**SELECTED PASSAGE**

>> Begin

Skip to main content

Python PySpark: How to Order by Multiple Columns in PySpark

Sorting data is one of the most common operations when working with DataFrames. In PySpark, you frequently need to sort by multiple columns - for example, sorting employees first by department and then by name within each department. PySpark provides two primary methods for this: orderBy() and sort(), both of which support multi-column sorting with flexible ascending and descending options.

In this guide, you will learn how to sort PySpark DataFrames by multiple columns using both methods, including how to apply different sort directions per column - a common real-world requirement.

Setting Up the Example DataFrame

from pyspark.sql import SparkSession

spark = SparkSession.builder.appName("sorting_demo").getOrCreate()

data = [
["1", "James", "Company 1", 45000],
["2", "Emily", "Company 1", 52000],
["3", "Michael", "Company 2", 45000],
["4", "Sarah", "Company 1", 60000],
["5", "David", "Company 1", 48000],
["6", "Michael", "Company 1", 39000],
]

columns = ["ID", "Name", "Company", "Salary"]
df = spark.createDataFrame(data, columns)

>> End

**EXERCISE REQUIREMENTS**
[1] Please rewrite the PySpark sorting guide starting with "Sorting data is" and going on through "common real-world requirement.", changing "department" to "team".
[2] Extend the PySpark sorting guide, picking up right after its last line.

**RECORDS SHOWN**
>> Begin

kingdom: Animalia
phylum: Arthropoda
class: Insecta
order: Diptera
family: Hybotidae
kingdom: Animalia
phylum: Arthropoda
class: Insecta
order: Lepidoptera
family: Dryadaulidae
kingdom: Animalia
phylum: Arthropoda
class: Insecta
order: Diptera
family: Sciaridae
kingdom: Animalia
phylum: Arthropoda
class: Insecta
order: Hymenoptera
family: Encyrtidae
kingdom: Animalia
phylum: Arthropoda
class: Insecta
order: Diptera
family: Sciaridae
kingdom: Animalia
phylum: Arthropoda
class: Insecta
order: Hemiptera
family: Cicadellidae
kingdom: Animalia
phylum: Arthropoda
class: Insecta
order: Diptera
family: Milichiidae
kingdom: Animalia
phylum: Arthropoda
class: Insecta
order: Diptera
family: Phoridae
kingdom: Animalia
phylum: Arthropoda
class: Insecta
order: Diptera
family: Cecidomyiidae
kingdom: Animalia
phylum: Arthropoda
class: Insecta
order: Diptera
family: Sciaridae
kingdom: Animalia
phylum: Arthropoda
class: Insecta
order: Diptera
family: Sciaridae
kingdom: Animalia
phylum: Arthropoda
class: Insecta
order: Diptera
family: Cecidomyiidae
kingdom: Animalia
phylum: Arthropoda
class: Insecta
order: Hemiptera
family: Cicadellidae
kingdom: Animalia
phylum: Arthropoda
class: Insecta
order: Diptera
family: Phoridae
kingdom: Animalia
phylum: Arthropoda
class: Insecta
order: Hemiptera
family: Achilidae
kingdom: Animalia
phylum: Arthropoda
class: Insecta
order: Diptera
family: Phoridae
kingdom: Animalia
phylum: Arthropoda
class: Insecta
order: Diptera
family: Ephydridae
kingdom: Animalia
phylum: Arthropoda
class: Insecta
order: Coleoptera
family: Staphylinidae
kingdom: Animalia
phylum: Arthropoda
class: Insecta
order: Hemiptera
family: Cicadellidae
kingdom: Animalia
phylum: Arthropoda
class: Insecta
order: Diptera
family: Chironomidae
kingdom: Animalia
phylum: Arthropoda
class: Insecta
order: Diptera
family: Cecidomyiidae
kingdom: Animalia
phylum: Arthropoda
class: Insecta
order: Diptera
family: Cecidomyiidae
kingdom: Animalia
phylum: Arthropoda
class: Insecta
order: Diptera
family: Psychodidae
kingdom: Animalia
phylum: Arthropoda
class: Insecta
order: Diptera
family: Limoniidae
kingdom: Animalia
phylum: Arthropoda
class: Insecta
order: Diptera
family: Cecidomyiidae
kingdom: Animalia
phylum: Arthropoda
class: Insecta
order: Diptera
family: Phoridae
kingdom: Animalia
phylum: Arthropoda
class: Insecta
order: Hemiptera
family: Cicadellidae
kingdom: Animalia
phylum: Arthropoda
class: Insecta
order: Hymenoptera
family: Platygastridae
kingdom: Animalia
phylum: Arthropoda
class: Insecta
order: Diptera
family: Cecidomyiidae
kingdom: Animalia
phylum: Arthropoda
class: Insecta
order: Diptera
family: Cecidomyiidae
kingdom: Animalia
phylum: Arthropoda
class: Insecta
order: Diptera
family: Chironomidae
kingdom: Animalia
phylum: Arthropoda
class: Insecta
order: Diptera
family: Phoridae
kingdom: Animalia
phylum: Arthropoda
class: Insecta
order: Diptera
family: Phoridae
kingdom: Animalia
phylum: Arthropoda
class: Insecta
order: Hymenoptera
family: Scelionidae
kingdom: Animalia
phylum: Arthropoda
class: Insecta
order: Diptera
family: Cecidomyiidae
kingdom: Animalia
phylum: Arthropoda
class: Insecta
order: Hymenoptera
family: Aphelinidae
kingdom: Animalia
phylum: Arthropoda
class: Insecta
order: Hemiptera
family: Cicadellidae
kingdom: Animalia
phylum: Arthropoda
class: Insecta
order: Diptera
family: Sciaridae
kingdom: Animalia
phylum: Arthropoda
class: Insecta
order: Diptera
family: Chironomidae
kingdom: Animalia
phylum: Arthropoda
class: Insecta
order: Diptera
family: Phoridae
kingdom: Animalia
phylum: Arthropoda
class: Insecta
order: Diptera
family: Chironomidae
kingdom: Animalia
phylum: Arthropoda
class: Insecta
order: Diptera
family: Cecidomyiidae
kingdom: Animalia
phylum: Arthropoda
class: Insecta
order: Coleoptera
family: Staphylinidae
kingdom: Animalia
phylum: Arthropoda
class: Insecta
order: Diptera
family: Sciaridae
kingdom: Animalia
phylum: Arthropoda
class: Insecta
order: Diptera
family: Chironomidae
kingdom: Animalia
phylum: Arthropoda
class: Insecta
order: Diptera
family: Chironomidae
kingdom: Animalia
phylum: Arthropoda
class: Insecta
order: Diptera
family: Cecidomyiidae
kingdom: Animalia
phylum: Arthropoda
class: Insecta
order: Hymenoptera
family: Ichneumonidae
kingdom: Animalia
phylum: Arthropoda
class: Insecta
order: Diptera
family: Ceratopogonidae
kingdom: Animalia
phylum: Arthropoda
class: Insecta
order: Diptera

>> End

**ANSWERS BY TASK**
[1]
Sorting data is one of the most common operations when working with DataFrames. In PySpark, you frequently need to sort by multiple columns - for example, sorting employees first by team and then by name within each team. PySpark provides two primary methods for this: orderBy() and sort(), both of which support multi-column sorting with flexible ascending and descending options.

In this guide, you will learn how to sort PySpark DataFrames by multiple columns using both methods, including how to apply different sort directions per column - a common real-world requirement.

[2]
df.show()

Output:

+---+-------+---------+------+
| ID| Name| Company|Salary|
+---+-------+---------+------+
| 1| James|Company 1| 45000|
| 2| Emily|Company 1| 52000|
| 3|Michael|Company 2| 45000|
| 4| Sarah|Company 1| 60000|
| 5| David|Company 1| 48000|
| 6|Michael|Company 1| 39000|
+---+-------+---------+------+

Method 1: Using orderBy()

The orderBy() method sorts the DataFrame by one or more columns. You can control the sort direction using the ascending parameter.

Ascending Order (Default)

df.orderBy(["Name", "ID"], ascending=True).show()

Output:

+---+-------+---------+------+
| ID| Name| Company|Salary|
+---+-------+---------+------+
| 5| David|Company 1| 48000|
| 2| Emily|Company 1| 52000|
| 1| James|Company 1| 45000|
| 3|Michael|Company 2| 45000|
| 6|Michael|Company 1| 39000|
| 4| Sarah|Company 1| 60000|
+---+-------+---------+------+

The DataFrame is sorted by Name first (alphabetically), and where names are the same (Michael appears twice), it sorts by ID.

Descending Order

df.orderBy(["Name", "ID"], ascending=False).show()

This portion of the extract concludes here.